The old hardware quandry
13 05 2009One of the things that I’ve been debating about is what to do with older, perfectly serviceable, hardware. It’s a problem that’s become worse in recent days with the development of the Intel Atom, dual and quad core chips, but it’s not recent – this is a problem that’s followed me for a while, but of late it’s become a little ridiculous.
It started with a friend in college dropping off a 1.0GHz Pentium 3 box, saying that he couldn’t get it working, and had bought a new computer. As it was the middle of the exams in the fall quarter, I put it aside, and figured I’d get to it a little later, maybe after winter break. Opening the case after the break revealed that the machine was fine, but that dust had clogged up the fan, preventing it from spinning and causing the BIOS to refuse to turn on the computer. 15 minutes and a through brushing later, it was up and running and I called my friend – only to discover he’d graduated early and that he no longer wanted the computer back. “Cool. Free hardware!” I thought. I decided to put Windows Server 2003 on it and learn the basics ahead of a major transition to Server 2003 from NT 4 Server and Server 2000 machines at a city school I volunteered at. A year later, I installed an early version of Ubuntu (I think Hoary Hedgehog, but it may have even been Warty), and used it to become familiar with Linux. A year after that, I sold it at graduation for a $100, a princely sum for a machine that I acquired for free and was the better part of a decade old by then.

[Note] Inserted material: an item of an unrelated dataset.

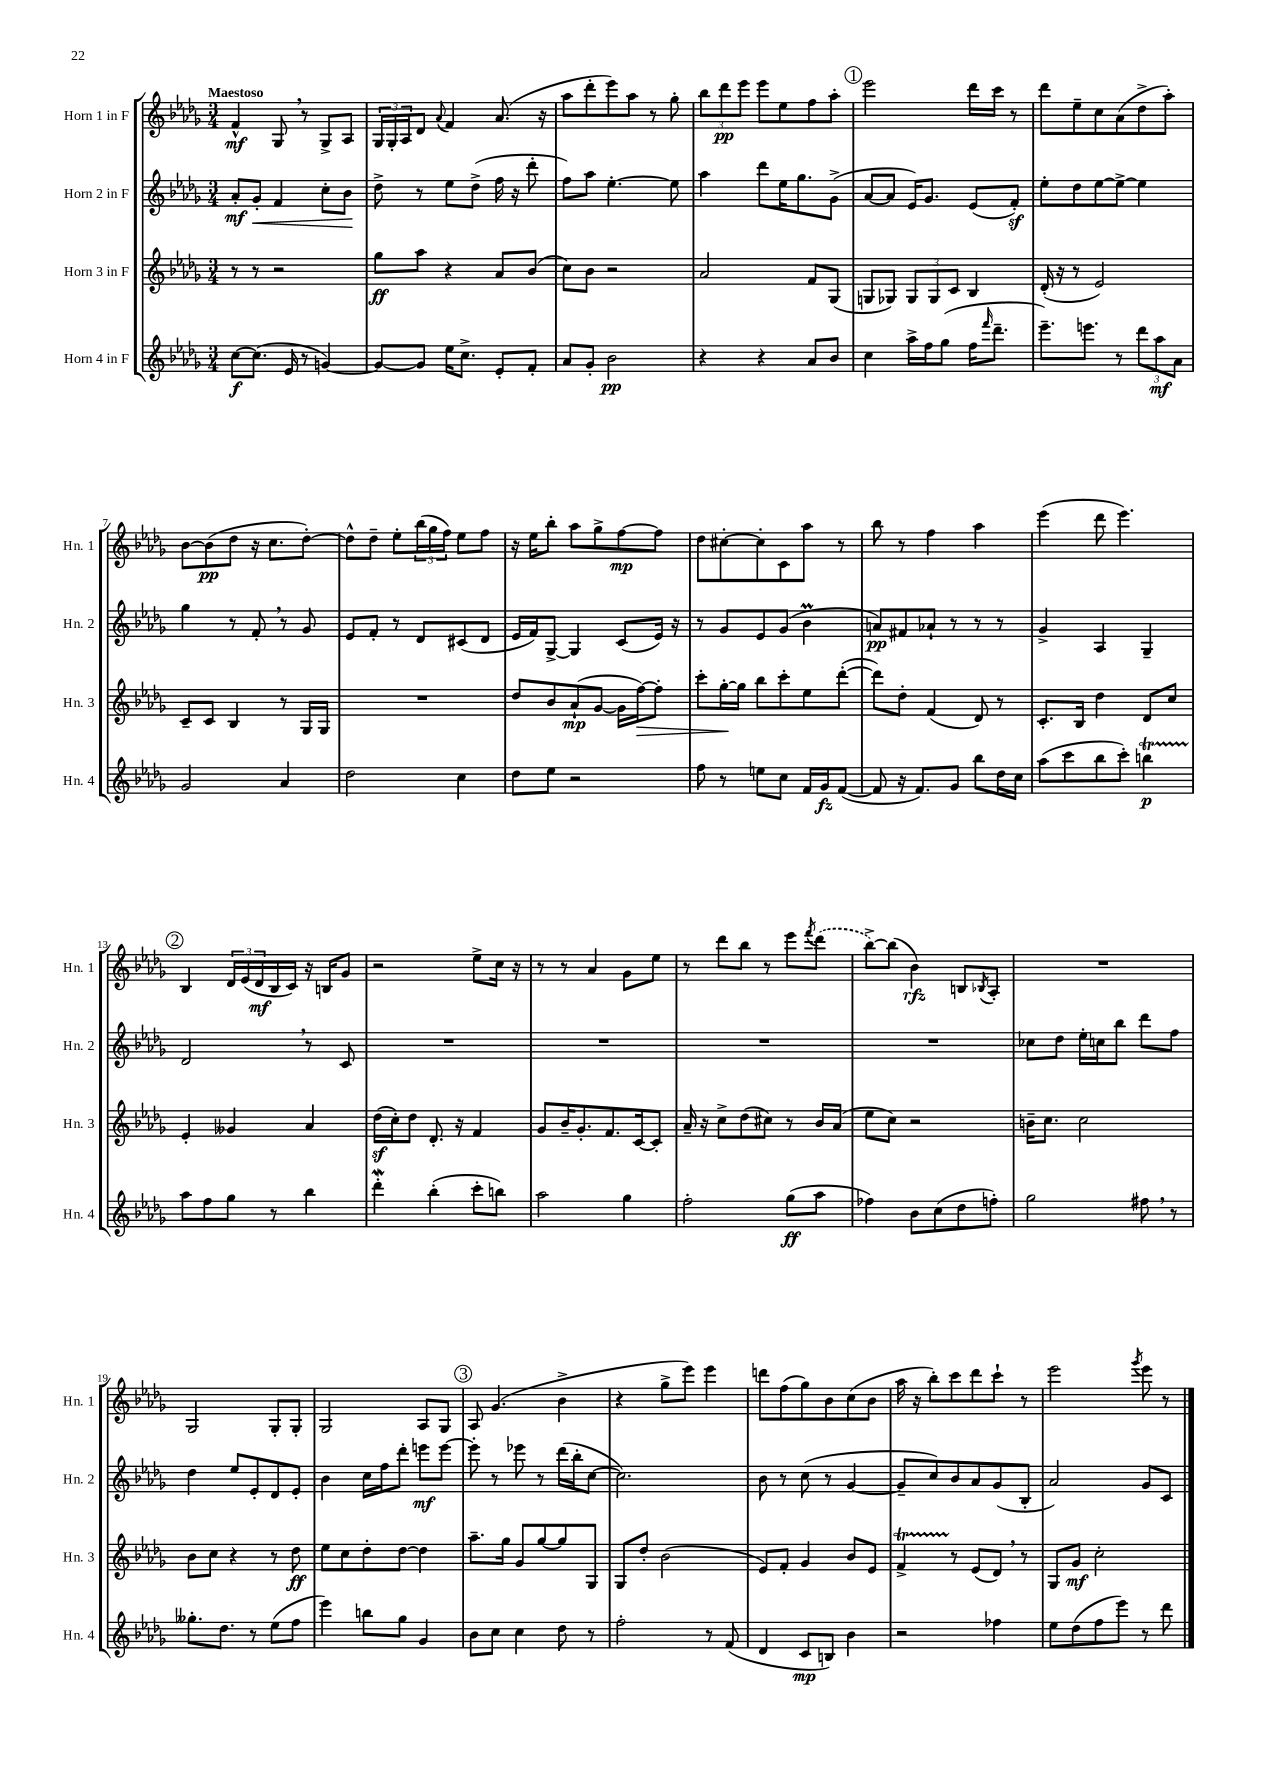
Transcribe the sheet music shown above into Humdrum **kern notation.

Two months after graduation, a friend came visiting me from New York, bearing gifts from another friend – an apparently dead AMD Athlon64, motherboard and an ATI Radeon 9800. Some amount of twiddling later I figured out that it was a bad capacitor on the motherboard, but I had neither the tools nor the soldering skills to replace the component. Instead, two years after I got it, I passed it on to a colleague at work who was studying for his CCNA, and told him how to repair it.
Of course, in the interim, I had acquired quite a collection of hardware from various sources; mixing and matching produced my current home server from spare parts, and a half-done photo-frame PC. Other parts have made my home network, allowed me to fix nearly a half-dozen laptops for friends and relatives and so on. But I still have a ridiculous number of parts from all sources, ranging from the useful-by-itself (a dual-core Athlon64 x2 HP Slimline with a bad 6150 that will become my and my flatmate’s DVR after the digital transition is done and we rid ourselves of cable) to the what-do-I-do-with-this (a Mini-ITX board with a soldered down ULV 600MHz Celeron that served as a firewall). I’ve tried selling a number of these things, but in this economy, no one’s buying, and those things that I’m willing to give away, people don’t see enough value in coming to pick up.
Most recently, two days ago, I resurrected my flatmate’s “obsolete” HP machine and made it a dedicated encoder machine – it sits and converts media from useless formats to useful ones. Sure, it’s slow, but I can’t help but feel bad about tossing a 5 year old, 2.0GHz AMD Athlon64, 400GB of hard drive space and a gigabyte of RAM. I’m still not sure what to do with the little Mini-ITX motherboard; any suggestions? What about a 1.6GHz Pentium 4M laptop? What about a 1.42GHz G4 Mac Mini? So far, I’ve thought of an Asterisk server (don’t really need it), a development box (for what?), and a bedside computer (though I have a netbook) respectively for each of those. Or maybe I should send the Mac Mini to Nevada, and give the laptop to my parents?